Tacarcuna warbler
- Conservation status: Least Concern (IUCN 3.1)

Scientific classification
- Kingdom: Animalia
- Phylum: Chordata
- Class: Aves
- Order: Passeriformes
- Family: Parulidae
- Genus: Basileuterus
- Species: B. tacarcunae
- Binomial name: Basileuterus tacarcunae Chapman, 1924

= Tacarcuna warbler =

- Genus: Basileuterus
- Species: tacarcunae
- Authority: Chapman, 1924
- Conservation status: LC

Species of bird

The Tacarcuna warbler (Basileuterus tacarcunae) is a species of bird in the family Parulidae, the New World warblers. It is found in Colombia and Panama.

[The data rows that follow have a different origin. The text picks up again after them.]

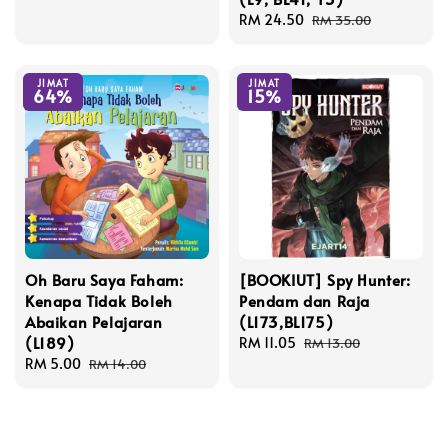
Sale
RM 24.50
Regular
RM 35.00
price
price
JIMAT
JIMAT
64%
15%
Oh Baru Saya Faham:
[BOOKIUT] Spy Hunter:
Kenapa Tidak Boleh
Pendam dan Raja
Abaikan Pelajaran
(L173,BL175)
(L189)
Sale
RM 11.05
Regular
RM 13.00
Sale
RM 5.00
Regular
price
price
RM 14.00
price
price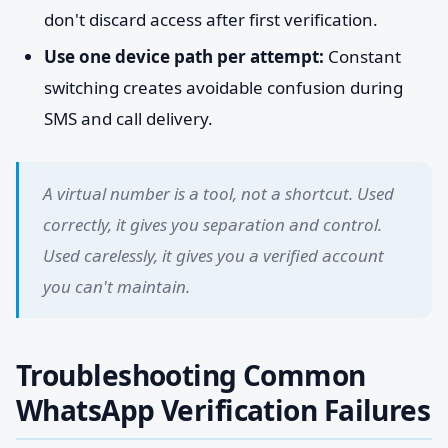
don't discard access after first verification.
Use one device path per attempt:
Constant
switching creates avoidable confusion during
SMS and call delivery.
A virtual number is a tool, not a shortcut. Used
correctly, it gives you separation and control.
Used carelessly, it gives you a verified account
you can't maintain.
Troubleshooting Common
WhatsApp Verification Failures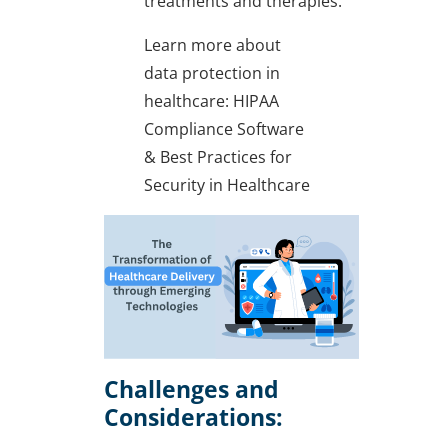
treatments and therapies.
Learn more about
data protection in
healthcare: HIPAA
Compliance Software
& Best Practices for
Security in Healthcare
Challenges and
Considerations: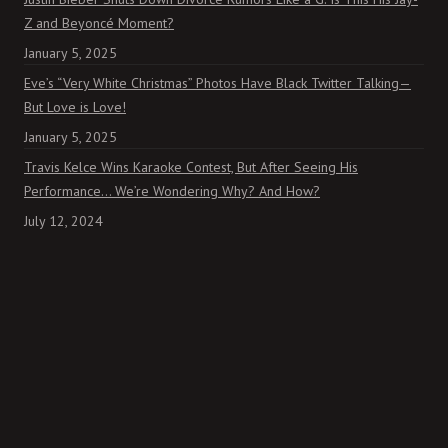
Z and Beyoncé Moment?
January 5, 2025
Eve’s “Very White Christmas” Photos Have Black Twitter Talking—
But Love is Love!
January 5, 2025
Travis Kelce Wins Karaoke Contest, But After Seeing His
Performance… We’re Wondering Why? And How?
July 12, 2024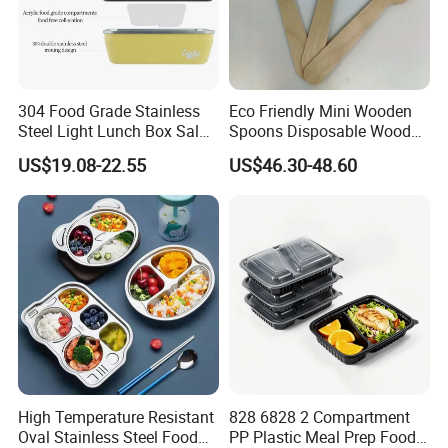
304 Food Grade Stainless
Eco Friendly Mini Wooden
Steel Light Lunch Box Salad
Spoons Disposable Wooden
Box
Utensils
US$19.08-22.55
US$46.30-48.60
High Temperature Resistant
828 6828 2 Compartment
Oval Stainless Steel Food
PP Plastic Meal Prep Food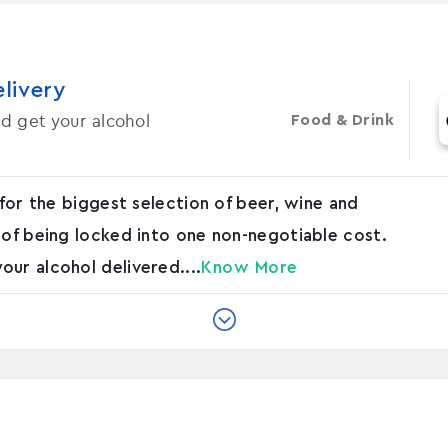
elivery
d get your alcohol
Food & Drink
 for the biggest selection of beer, wine and
 of being locked into one non-negotiable cost.
ur alcohol delivered....
Know More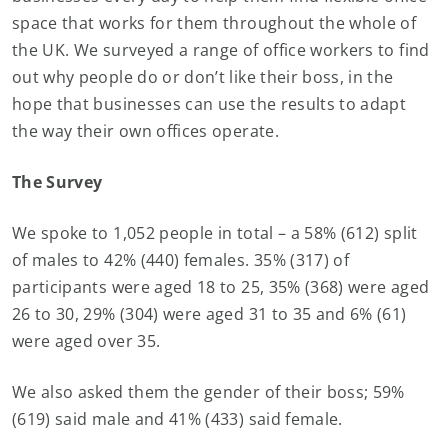
space that works for them throughout the whole of
the UK. We surveyed a range of office workers to find
out why people do or don’t like their boss, in the
hope that businesses can use the results to adapt
the way their own offices operate.
The Survey
We spoke to 1,052 people in total – a 58% (612) split
of males to 42% (440) females. 35% (317) of
participants were aged 18 to 25, 35% (368) were aged
26 to 30, 29% (304) were aged 31 to 35 and 6% (61)
were aged over 35.
We also asked them the gender of their boss; 59%
(619) said male and 41% (433) said female.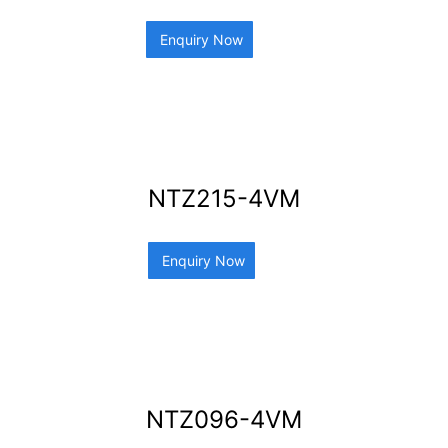
Enquiry Now
NTZ215-4VM
Enquiry Now
NTZ096-4VM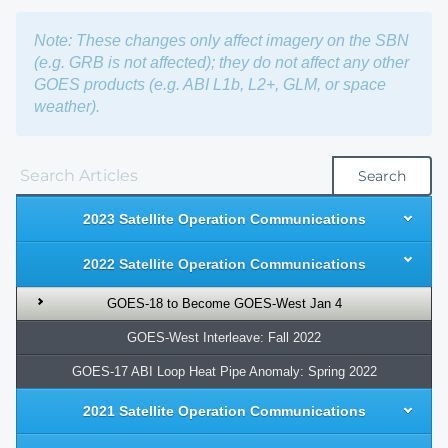
Note: These changes only affect imagery on the SBN
(e.g. GRB is not affected); they do not affect any other
GOES products (e.g. ABI L1b, L2+, GLM, or space
weather).
Search
2023 Satellite Operation Communications
2022 Satellite Operation Communications
GOES-18 to Become GOES-West Jan 4
GOES-West Interleave: Fall 2022
GOES-17 ABI Loop Heat Pipe Anomaly: Spring 2022
2021 Satellite Operation Communications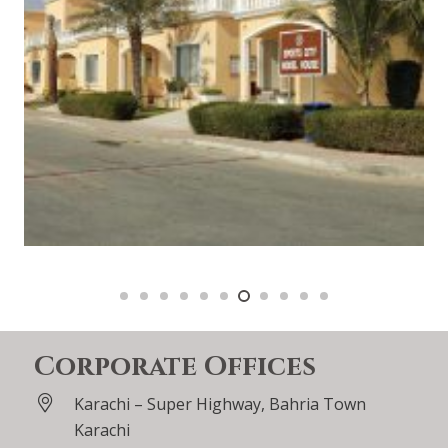
Corporate Offices
Karachi – Super Highway, Bahria Town
Karachi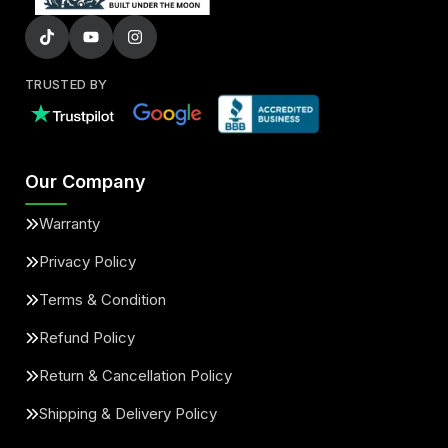
TRUSTED BY
Our Company
Warranty
Privacy Policy
Terms & Condition
Refund Policy
Return & Cancellation Policy
Shipping & Delivery Policy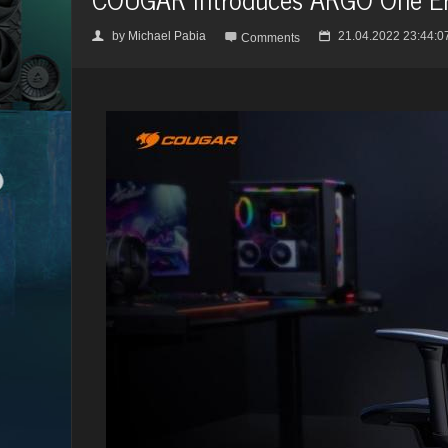
by
Michael Pabia
21.04.2022 23:44:0
👤

📅
Comments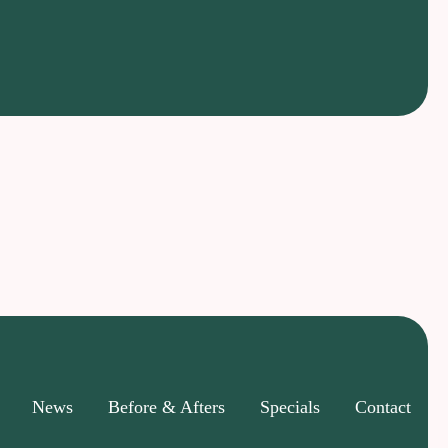
News
Before & Afters
Specials
Contact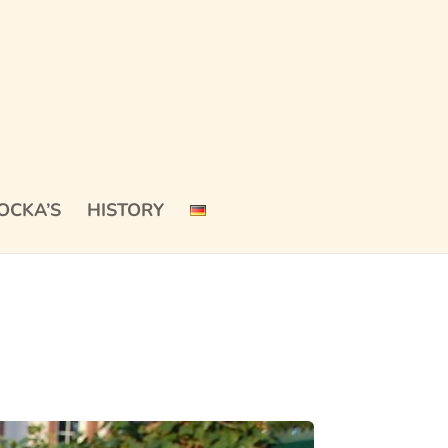
OCKA’S
HISTORY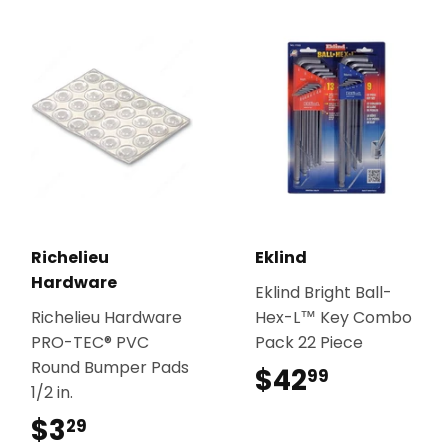
Richelieu
Eklind
Hardware
Eklind Bright Ball-
Richelieu Hardware
Hex-L™ Key Combo
PRO-TEC® PVC
Pack 22 Piece
Round Bumper Pads
$42
$42.99
99
1/2 in.
$3
$3.29
29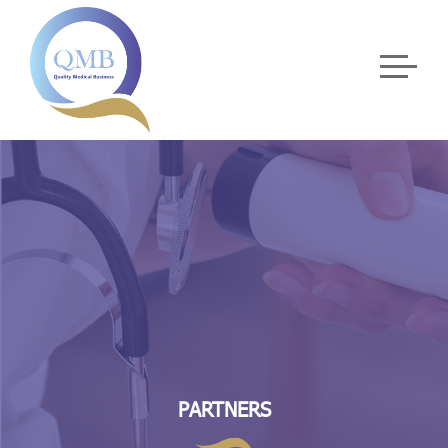
PARTNERS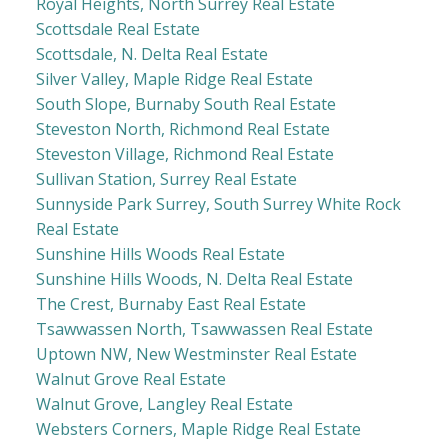
Royal Heights, North Surrey Real Estate
Scottsdale Real Estate
Scottsdale, N. Delta Real Estate
Silver Valley, Maple Ridge Real Estate
South Slope, Burnaby South Real Estate
Steveston North, Richmond Real Estate
Steveston Village, Richmond Real Estate
Sullivan Station, Surrey Real Estate
Sunnyside Park Surrey, South Surrey White Rock
Real Estate
Sunshine Hills Woods Real Estate
Sunshine Hills Woods, N. Delta Real Estate
The Crest, Burnaby East Real Estate
Tsawwassen North, Tsawwassen Real Estate
Uptown NW, New Westminster Real Estate
Walnut Grove Real Estate
Walnut Grove, Langley Real Estate
Websters Corners, Maple Ridge Real Estate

==Taxonomy and systematics==

The Tacarcuna warbler was formally described in 1924 with its current binomial Basileuterus tacarcunae. For much of the twentieth century it was treated as a subspecies of the three-striped warbler (M. tristriatus). It and other subspecies were recognized as full species based on studies published in 2012 and 2014. But as of July 2026 the South American Classification Committee had not implemented the split.

The Tacarcuna warbler is monotypic.

==Description==

The Tacarcuna warbler is about 13 cm long. The sexes have the same plumage. Adults have an orange crown stripe, a long and thin black stripe below it, and a long pale olive supercilium. Their lores and ear coverts are olive and they have a pale buffy white arc under the eye. Their ear coverts have pale yellow bottom and rear edges. Their upperparts, wings, and tail are warm olive-brown. Their throat is yellowish that becomes mostly pale olive-buff on the breast and a yellower olive-buff on the belly. The sides of their breast and their flanks have an olive-gray wash. They have a dark brown iris, a fuscous bill with a dull brownish white base to the mandible, and brown legs and feet.

==Distribution and habitat==

The Tacarcuna warbler has a highly disjunct distribution. It is found on its namesake Cerro Tacarcuna in Panama's Darién Province, other individual mountains in Panamá Province and Guna Yala (San Blas Province), and in the extreme northwestern part of Colombia's Chocó Department. It inhabits primary and mature secondary montane evergreen forest in the upper tropical and subtropical zones. Sources differ on its elevational range. One says it is "poorly described, but known from [about] 850 to 1200 m. Another states it is 800 to 2500 m.

==Behavior==
===Movement===

The Tacarcuna warbler is a year-round resident.

===Feeding===

The Tacarcuna warbler's diet and feeding behavior have not been studied but are believed to be similar to those of its former "parent", the three-striped warbler, which see here.

===Breeding===

Nothing is known about the Tacarcuna warbler's breeding biology, but it is believed to be similar to that the three-striped warbler, which see here.

===Vocalization===

As of July 2026 xeno-canto had a single recording of a Tacarcuna song and none of its calls. The Cornell Lab's Macaulay Library had four others of song. The song is described as not well known, "a mixture of agitated trills, twitters, warbles and buzzy notes". Its calls include a "sharp tchp, repeated regularly, and often extended into staccato chatter when agitated, and [a] husky, high-pitched che-weep".

==Status==

The IUCN has assessed the Tacarcuna warbler as being of Least Concern. It has a restricted range; its population size is not known and is believed to be stable. No immediate threats have been identified. It is found in Darién National Park.